Maze Navigation Using Cameras for Localization and Obstacle Avoidance

Project 2, ME 597D Advanced Mechatronics - Spring 2012

Saurabh Harsh
John Bird

General Description of the Problem

The second project is to create a system to navigate the robot out of a maze using overhead cameras to determine robot location and the maze outline. The maze is outlined on the floor in red tape, except for certain regions which have no visually identifying regions, but are marked by physical walls with overhangs. Effectiveness of the maze solving implementation is evaluated by the time required for the robot to successfully navigate out of the maze, scattered throughout the maze are green chocolates which are worth ten seconds of time if carried out of the maze.


The robot used throughout the course is also used for this project, pictured below:


The robot has two continuous rotation servos directly driving the front wheels, and a omni-directional roller in the rear. A central position-command servo can point a Sharp IR range finder to provide range/bearing information. Commanding the robot is an Arduino Uno R3 which communicates with the controlling computer via a Serial to USB interface.

For this project the robot is fitted with a  L3G4200D rate gyro to allow feedback control on the commanded yaw rate, overcoming the difficulty associated with calibrating an open-loop turn rate by differential wheel speed. The gyro communicates with the Arduino via i2c which communicates the measured rate back to the controlling computer.

The lab is equipped with three IP cameras to allow the robot and walls to be located through vision processing. The vision of the cameras overlaps to allow continuous tracking of the robot as it transitions from one camera to another in the maze. The cameras have no correction for distortions or misalignment, leading to some mismatch in the transition zones. Maze walls are marked on the floor in red tape to allow visual identification. Sample images from two of the three cameras appears below:


The Arduino is set up to simply take servo pulse width commands from the computer, issue them to the servos, and report back the current Arduino time, servo pulse widths and measured yaw rate. Minimizing the processing occurring on the Arduino allows all of the command and control software to be written in MATLAB and run on the control computer. This approach reduces the performance and rate of some controller tasks by adding the serial interface and MATLAB overhead, but speeds development through use of the powerful MATLAB debugging tools, which is key to meet the short time period allotted for the project.

Data records
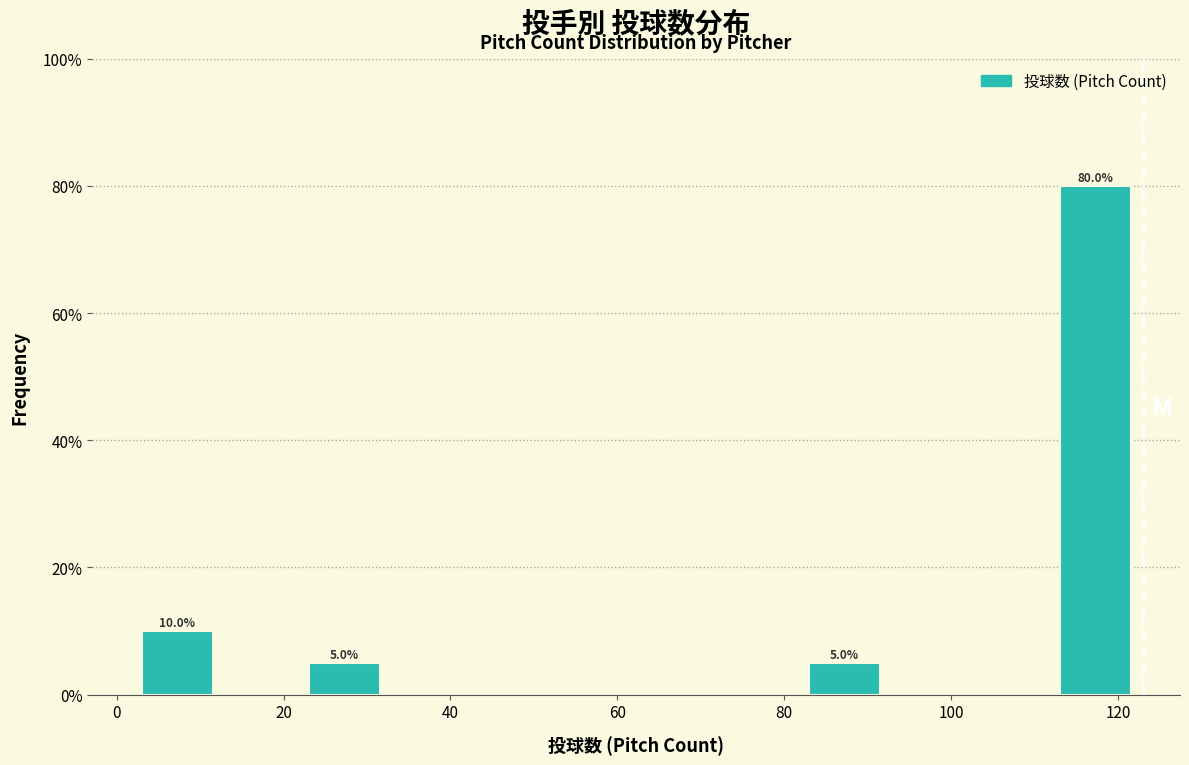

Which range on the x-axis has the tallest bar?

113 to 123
---
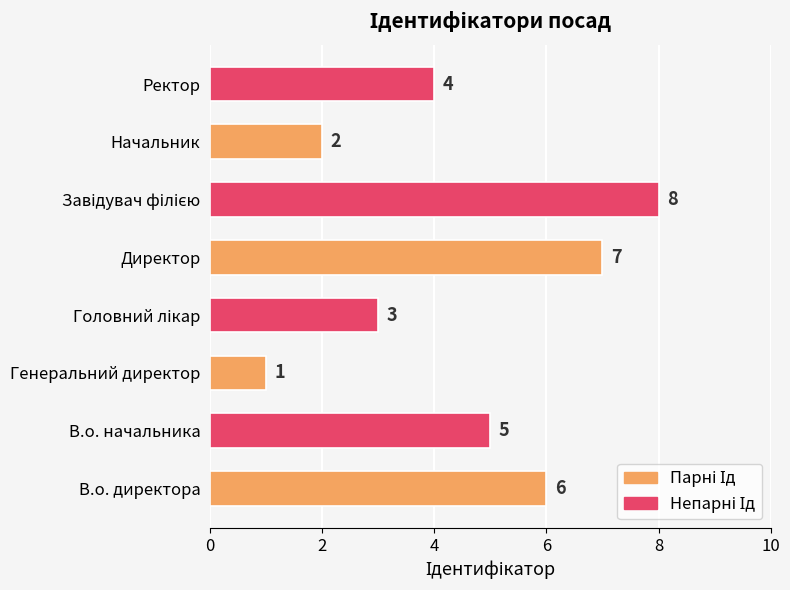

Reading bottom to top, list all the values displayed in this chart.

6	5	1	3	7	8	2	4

What to do
Copy word for word the stretch of the maze navigation project description from "The robot has" through "to USB interface.".

Exercise result
The robot has two continuous rotation servos directly driving the front wheels, and a omni-directional roller in the rear. A central position-command servo can point a Sharp IR range finder to provide range/bearing information. Commanding the robot is an Arduino Uno R3 which communicates with the controlling computer via a Serial to USB interface.